Third, the current meta-analysis is unable to rule out the possible influence of confounding factors on the revealed association. Some confounders were inherent in the included studies. Although each study recruited some known risk factors for adjustment for gastric cancer, these covariates were not consistent and unknown confounders such as mutagens in salted foods cannot be excluded as a potential explanation for the observed findings.
Fourth, the cutoff values corresponding to the low and high categories for salt intake variedwidely among the studies, which might also affect the obtained results.

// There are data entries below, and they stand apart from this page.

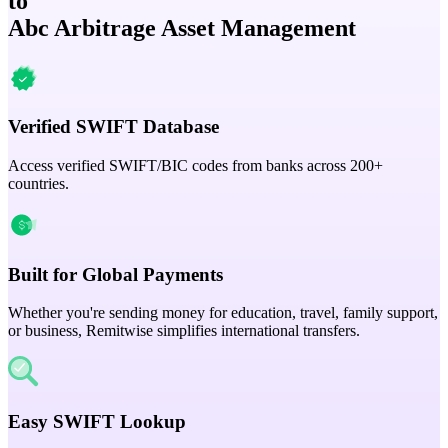
to
Abc Arbitrage Asset Management
Verified SWIFT Database
Access verified SWIFT/BIC codes from banks across 200+
countries.
Built for Global Payments
Whether you're sending money for education, travel, family support,
or business, Remitwise simplifies international transfers.
Easy SWIFT Lookup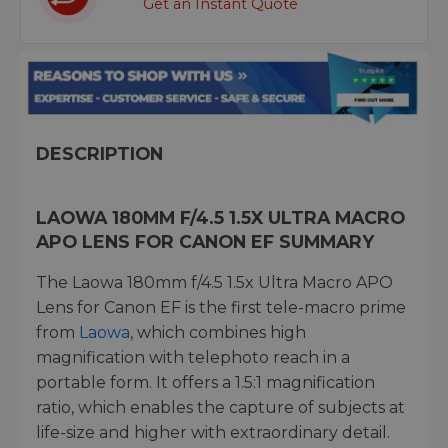
Get an Instant Quote
DESCRIPTION
LAOWA 180MM F/4.5 1.5X ULTRA MACRO
APO LENS FOR CANON EF SUMMARY
The Laowa 180mm f/4.5 1.5x Ultra Macro APO
Lens for Canon EF is the first tele-macro prime
from
Laowa
, which combines high
magnification with telephoto reach in a
portable form. It offers a 1.5:1 magnification
ratio, which enables the capture of subjects at
life-size and higher with extraordinary detail.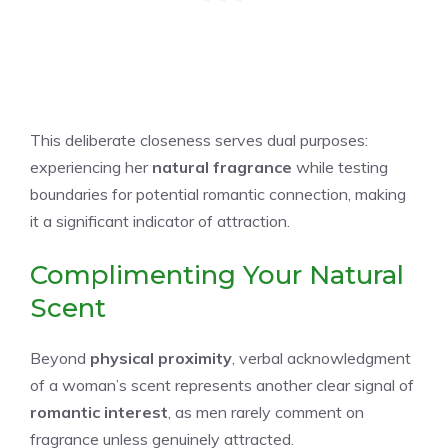
This deliberate closeness serves dual purposes:
experiencing her
natural fragrance
while testing
boundaries for potential romantic connection, making
it a significant indicator of attraction.
Complimenting Your Natural
Scent
Beyond
physical proximity
, verbal acknowledgment
of a woman’s scent represents another clear signal of
romantic interest
, as men rarely comment on
fragrance unless genuinely attracted.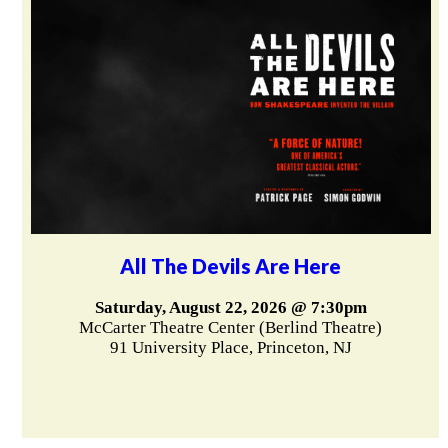
All The Devils Are Here
Saturday, August 22, 2026 @ 7:30pm
McCarter Theatre Center (Berlind Theatre)
91 University Place, Princeton, NJ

In conclusion, the overall current literature on dietary salt intake and the risk of gastric cancer suggested significantly positive association. Due to the nature of the association, more well-designed prospective studies that use unified measures of dietary salt intake are needed to fully characterize such an association, and it is impossible to perform a large randomized, controlled clinical trial to clarify the cause-effect relationship. Therefore, future observational study with recommended salt assessment method and maximized exclusion of confounders from salted foods is necessary.
Conflict of Interests
The authors declare that there was no conflict of interests.